• **Extracted material**:
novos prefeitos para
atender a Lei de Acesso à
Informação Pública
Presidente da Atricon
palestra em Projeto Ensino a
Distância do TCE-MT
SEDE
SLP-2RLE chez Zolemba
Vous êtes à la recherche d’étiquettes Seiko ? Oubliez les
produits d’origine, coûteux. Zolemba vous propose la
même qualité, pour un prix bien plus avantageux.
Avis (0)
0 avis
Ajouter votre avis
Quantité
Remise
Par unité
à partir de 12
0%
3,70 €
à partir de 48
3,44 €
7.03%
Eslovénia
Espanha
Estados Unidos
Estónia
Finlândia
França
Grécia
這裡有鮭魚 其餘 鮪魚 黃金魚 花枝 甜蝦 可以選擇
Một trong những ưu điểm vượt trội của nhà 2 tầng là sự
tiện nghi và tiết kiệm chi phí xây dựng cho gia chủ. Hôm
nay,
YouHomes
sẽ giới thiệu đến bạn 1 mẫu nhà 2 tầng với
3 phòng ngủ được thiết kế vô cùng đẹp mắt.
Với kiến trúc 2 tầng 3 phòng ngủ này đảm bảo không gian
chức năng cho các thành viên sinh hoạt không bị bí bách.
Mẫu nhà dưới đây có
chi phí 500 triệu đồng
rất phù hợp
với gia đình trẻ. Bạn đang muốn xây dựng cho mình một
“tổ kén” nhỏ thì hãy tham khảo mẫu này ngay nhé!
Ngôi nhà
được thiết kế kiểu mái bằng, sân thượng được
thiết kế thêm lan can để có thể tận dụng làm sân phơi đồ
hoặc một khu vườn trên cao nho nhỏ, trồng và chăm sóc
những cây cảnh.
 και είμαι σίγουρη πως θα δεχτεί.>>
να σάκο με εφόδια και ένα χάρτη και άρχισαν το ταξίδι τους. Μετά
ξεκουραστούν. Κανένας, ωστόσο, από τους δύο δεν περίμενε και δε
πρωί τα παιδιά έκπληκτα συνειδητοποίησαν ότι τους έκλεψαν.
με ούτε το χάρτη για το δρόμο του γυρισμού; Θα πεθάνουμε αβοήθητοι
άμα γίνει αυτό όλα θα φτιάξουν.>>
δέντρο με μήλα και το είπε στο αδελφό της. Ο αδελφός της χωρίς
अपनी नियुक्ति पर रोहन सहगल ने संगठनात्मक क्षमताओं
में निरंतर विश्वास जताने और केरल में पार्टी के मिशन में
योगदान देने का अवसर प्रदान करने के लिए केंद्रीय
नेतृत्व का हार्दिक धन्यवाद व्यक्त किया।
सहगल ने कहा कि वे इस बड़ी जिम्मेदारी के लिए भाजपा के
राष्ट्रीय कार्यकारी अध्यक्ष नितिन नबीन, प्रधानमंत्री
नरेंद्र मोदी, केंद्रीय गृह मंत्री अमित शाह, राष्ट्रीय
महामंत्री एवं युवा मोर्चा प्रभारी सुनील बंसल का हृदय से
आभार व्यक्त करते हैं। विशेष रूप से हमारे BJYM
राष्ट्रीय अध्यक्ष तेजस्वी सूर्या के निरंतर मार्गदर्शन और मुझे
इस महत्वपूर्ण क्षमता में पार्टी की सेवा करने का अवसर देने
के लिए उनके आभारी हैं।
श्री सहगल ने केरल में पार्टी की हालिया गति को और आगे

• **Try it**: All that belongs in the answer is an exact copy of the lines from the start of the records above through the line with "Vous êtes à".

• **Task answer**:
novos prefeitos para
atender a Lei de Acesso à
Informação Pública
Presidente da Atricon
palestra em Projeto Ensino a
Distância do TCE-MT
SEDE
SLP-2RLE chez Zolemba
Vous êtes à la recherche d’étiquettes Seiko ? Oubliez les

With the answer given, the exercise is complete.